Information supplied —
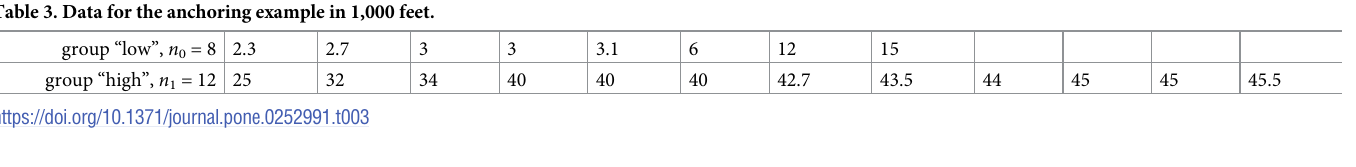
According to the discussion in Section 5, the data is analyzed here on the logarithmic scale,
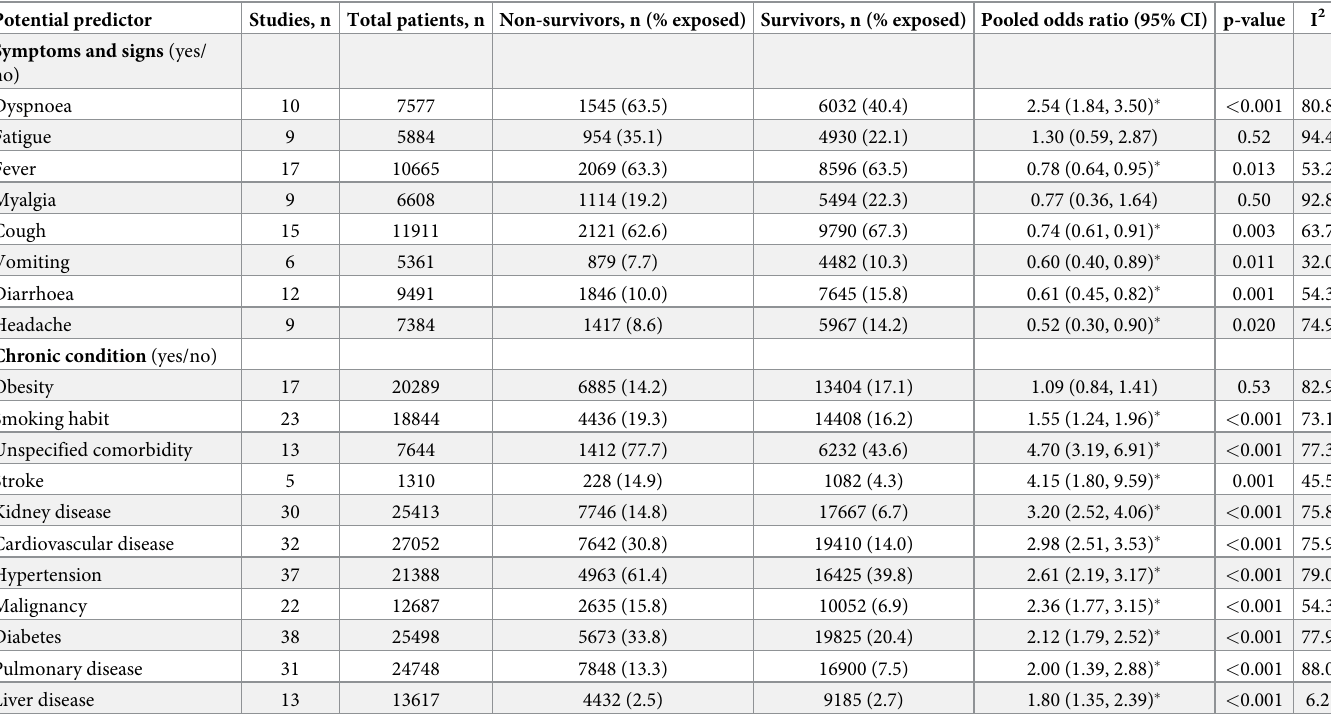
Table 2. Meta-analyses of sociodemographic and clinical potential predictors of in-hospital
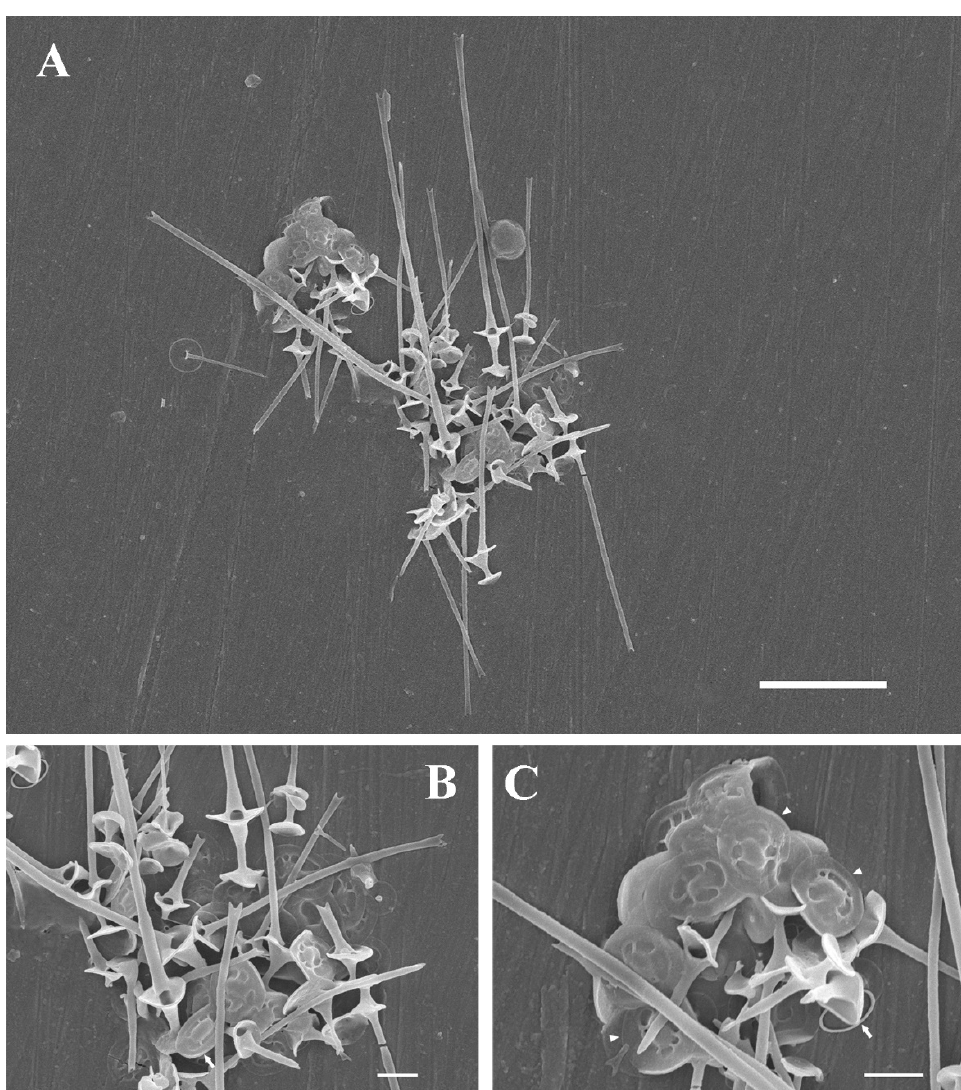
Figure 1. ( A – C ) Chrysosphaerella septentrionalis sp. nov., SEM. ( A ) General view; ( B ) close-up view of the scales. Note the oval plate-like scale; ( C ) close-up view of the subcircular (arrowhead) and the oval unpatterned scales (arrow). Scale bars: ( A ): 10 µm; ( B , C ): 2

Problem to work on — Restate the listing word for word, pictures omitted.

Exercise output —
According to the discussion in Section 5, the data is analyzed here on the logarithmic scale,
Table 2. Meta-analyses of sociodemographic and clinical potential predictors of in-hospital
Figure 1. ( A – C ) Chrysosphaerella septentrionalis sp. nov., SEM. ( A ) General view; ( B ) close-up view of the scales. Note the oval plate-like scale; ( C ) close-up view of the subcircular (arrowhead) and the oval unpatterned scales (arrow). Scale bars: ( A ): 10 µm; ( B , C ): 2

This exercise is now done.